Records excerpted from a collection:
══════════
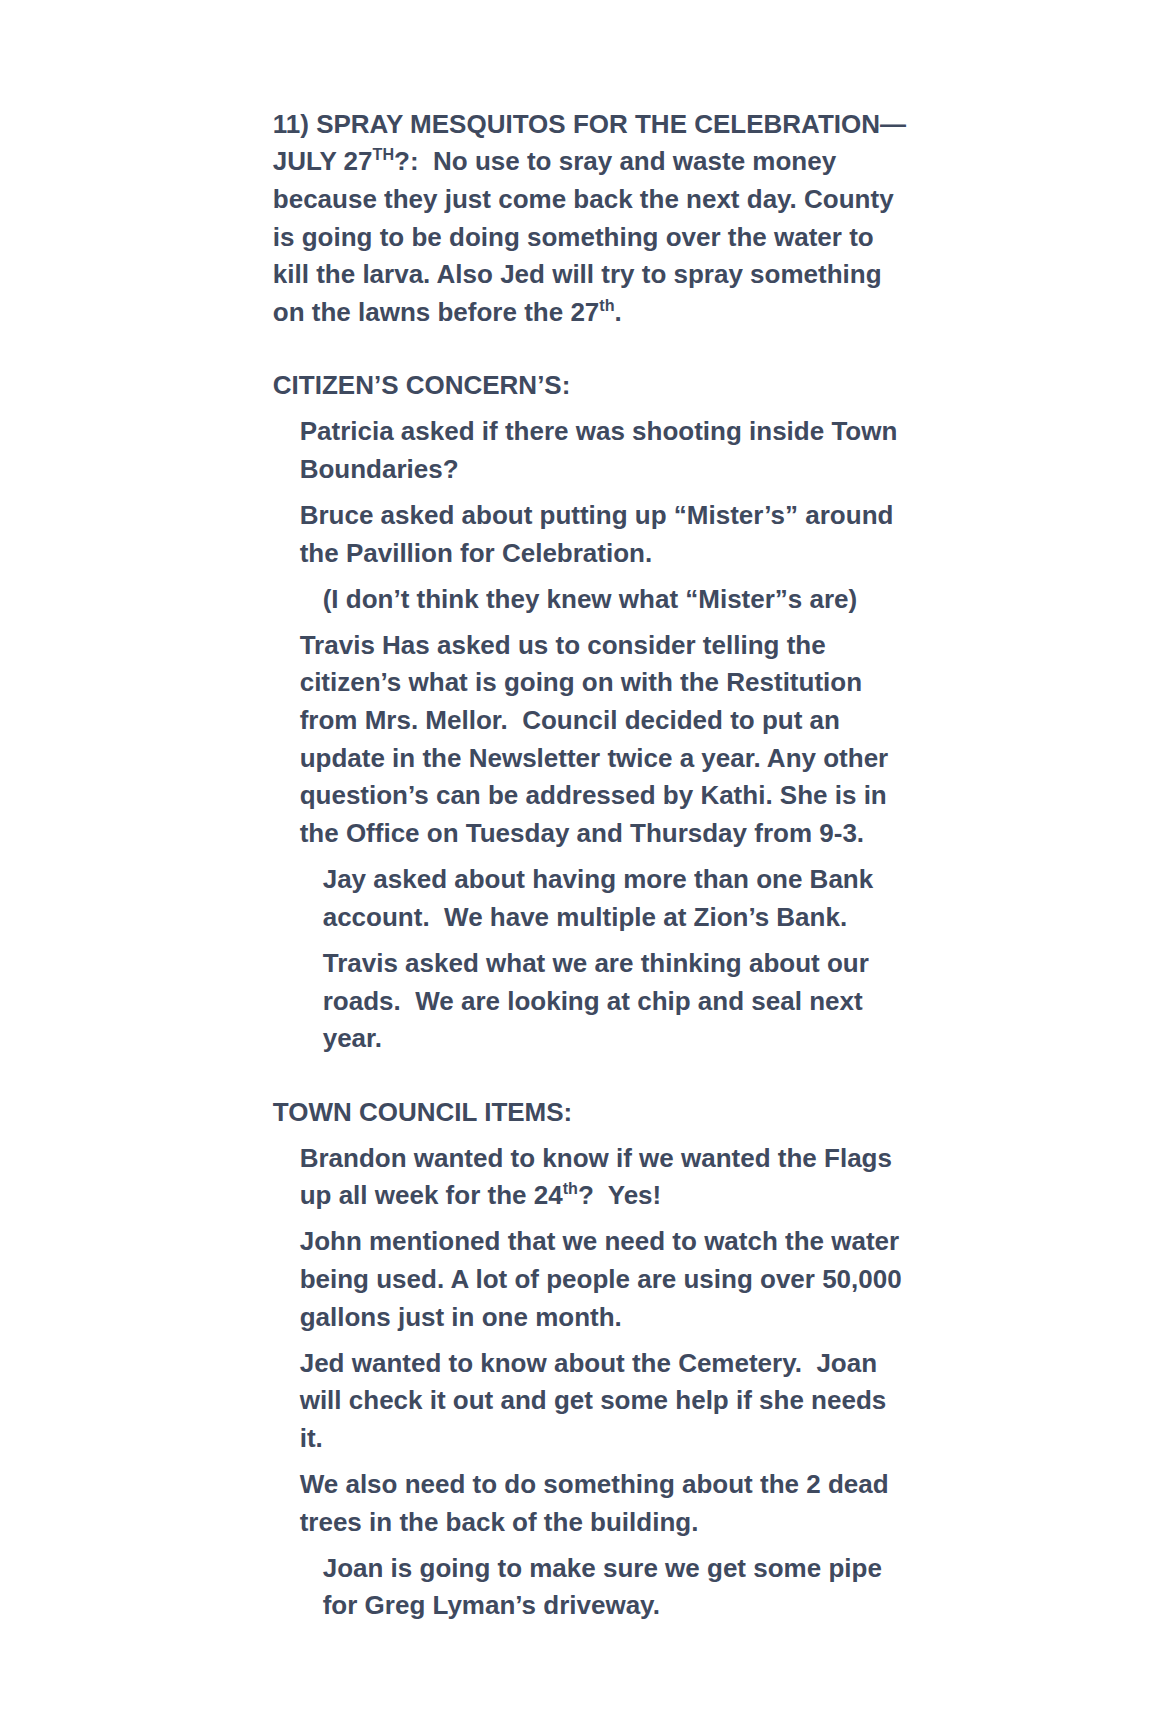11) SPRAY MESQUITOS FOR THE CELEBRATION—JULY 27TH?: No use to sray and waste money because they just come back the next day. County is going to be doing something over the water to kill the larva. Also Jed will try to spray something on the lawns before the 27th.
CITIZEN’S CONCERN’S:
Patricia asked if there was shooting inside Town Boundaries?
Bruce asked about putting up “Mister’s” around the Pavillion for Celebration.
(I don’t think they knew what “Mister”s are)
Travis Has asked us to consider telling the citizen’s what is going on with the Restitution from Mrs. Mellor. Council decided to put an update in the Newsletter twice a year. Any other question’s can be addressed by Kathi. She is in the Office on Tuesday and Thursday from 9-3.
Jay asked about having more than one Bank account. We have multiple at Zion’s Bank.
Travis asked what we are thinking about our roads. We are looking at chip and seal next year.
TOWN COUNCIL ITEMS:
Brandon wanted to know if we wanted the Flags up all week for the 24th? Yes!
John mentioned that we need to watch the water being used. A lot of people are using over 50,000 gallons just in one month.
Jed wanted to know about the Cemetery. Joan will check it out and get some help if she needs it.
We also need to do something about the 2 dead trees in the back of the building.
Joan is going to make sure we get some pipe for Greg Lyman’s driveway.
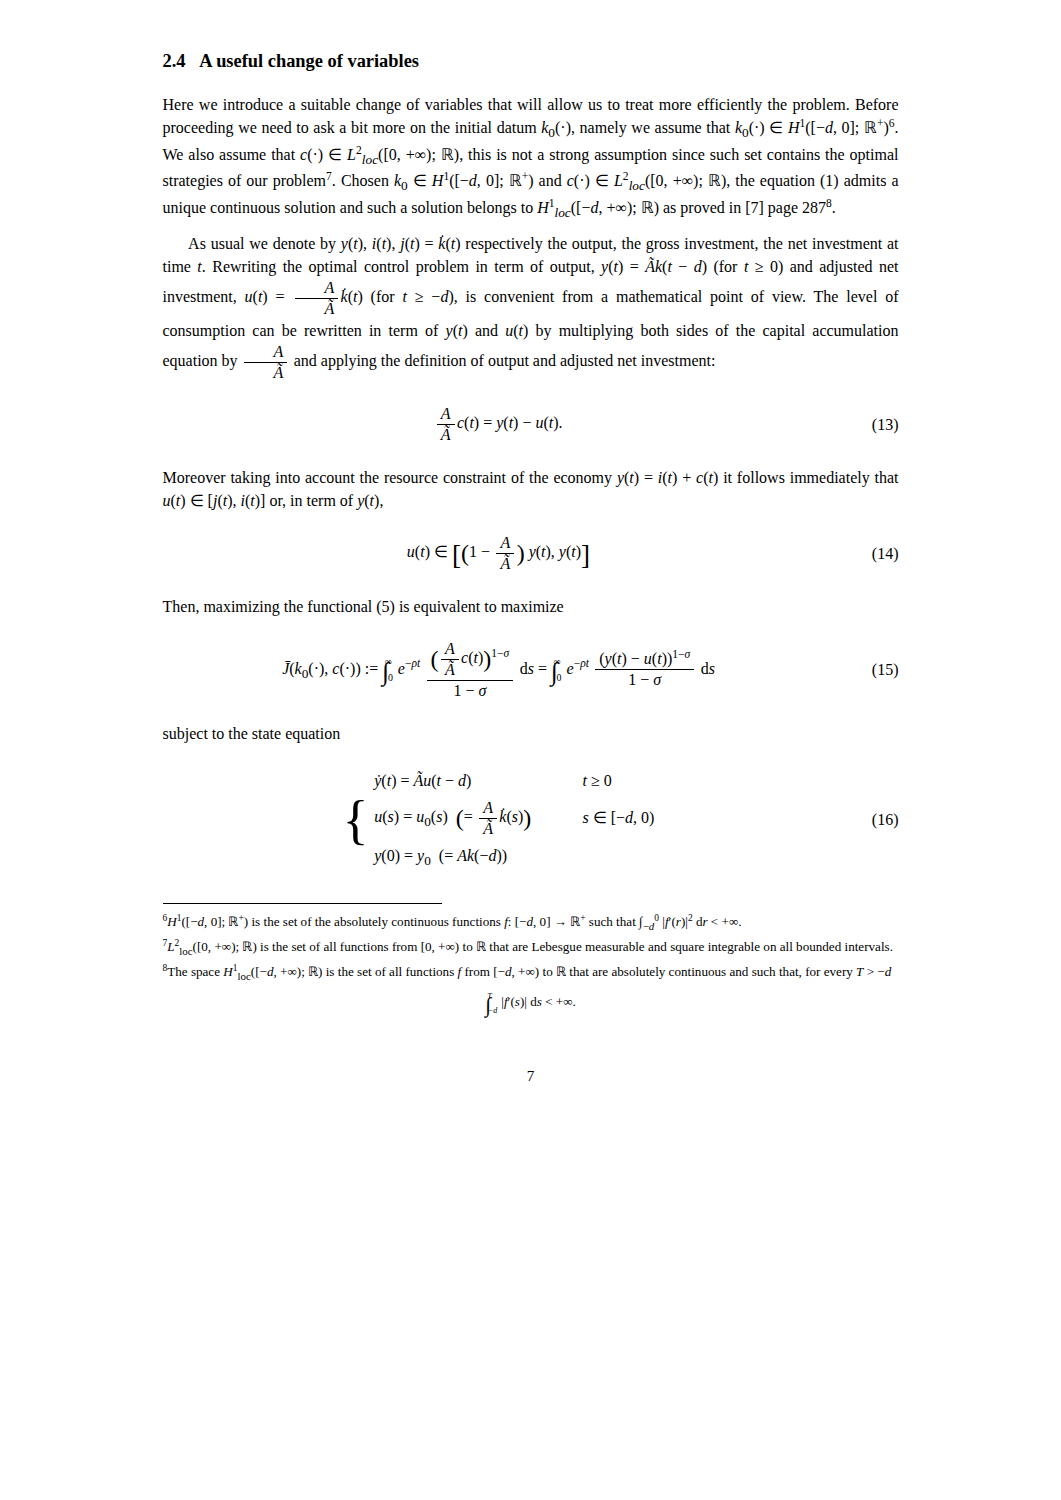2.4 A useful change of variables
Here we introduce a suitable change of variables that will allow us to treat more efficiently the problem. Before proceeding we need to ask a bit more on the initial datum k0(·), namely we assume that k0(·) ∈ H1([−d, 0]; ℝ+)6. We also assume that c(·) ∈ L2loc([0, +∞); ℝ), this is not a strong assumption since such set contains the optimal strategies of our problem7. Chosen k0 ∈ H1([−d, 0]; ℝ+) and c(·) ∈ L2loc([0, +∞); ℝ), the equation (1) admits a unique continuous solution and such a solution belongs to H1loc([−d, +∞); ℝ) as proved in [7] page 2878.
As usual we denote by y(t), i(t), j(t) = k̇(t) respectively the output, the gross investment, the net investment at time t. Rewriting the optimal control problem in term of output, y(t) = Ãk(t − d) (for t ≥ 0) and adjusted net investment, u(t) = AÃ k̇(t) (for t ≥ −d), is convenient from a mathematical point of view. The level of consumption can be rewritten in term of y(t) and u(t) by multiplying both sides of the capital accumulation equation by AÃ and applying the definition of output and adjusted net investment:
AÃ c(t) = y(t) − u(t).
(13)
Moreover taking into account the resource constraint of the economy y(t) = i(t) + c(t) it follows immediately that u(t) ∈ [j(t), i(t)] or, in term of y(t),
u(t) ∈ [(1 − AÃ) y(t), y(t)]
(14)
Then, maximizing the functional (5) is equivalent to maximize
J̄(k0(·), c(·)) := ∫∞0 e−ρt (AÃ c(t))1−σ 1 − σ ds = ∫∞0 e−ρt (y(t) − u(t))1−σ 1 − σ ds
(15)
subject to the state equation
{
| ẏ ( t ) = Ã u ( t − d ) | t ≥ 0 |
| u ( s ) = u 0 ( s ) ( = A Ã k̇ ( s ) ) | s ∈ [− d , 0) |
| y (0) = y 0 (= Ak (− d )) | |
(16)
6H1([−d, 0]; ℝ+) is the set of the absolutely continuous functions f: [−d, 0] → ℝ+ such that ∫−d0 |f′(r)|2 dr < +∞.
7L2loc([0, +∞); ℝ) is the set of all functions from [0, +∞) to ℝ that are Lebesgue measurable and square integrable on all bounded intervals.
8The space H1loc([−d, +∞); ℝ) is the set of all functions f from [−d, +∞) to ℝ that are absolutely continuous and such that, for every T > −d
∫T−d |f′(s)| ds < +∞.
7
══════════
Instructions for the task: Which lines hold the word "continuous"? Copy each of them from the records.

Result for this task:
Here we introduce a suitable change of variables that will allow us to treat more efficiently the problem. Before proceeding we need to ask a bit more on the initial datum k0(·), namely we assume that k0(·) ∈ H1([−d, 0]; ℝ+)6. We also assume that c(·) ∈ L2loc([0, +∞); ℝ), this is not a strong assumption since such set contains the optimal strategies of our problem7. Chosen k0 ∈ H1([−d, 0]; ℝ+) and c(·) ∈ L2loc([0, +∞); ℝ), the equation (1) admits a unique continuous solution and such a solution belongs to H1loc([−d, +∞); ℝ) as proved in [7] page 2878.
6H1([−d, 0]; ℝ+) is the set of the absolutely continuous functions f: [−d, 0] → ℝ+ such that ∫−d0 |f′(r)|2 dr < +∞.
8The space H1loc([−d, +∞); ℝ) is the set of all functions f from [−d, +∞) to ℝ that are absolutely continuous and such that, for every T > −d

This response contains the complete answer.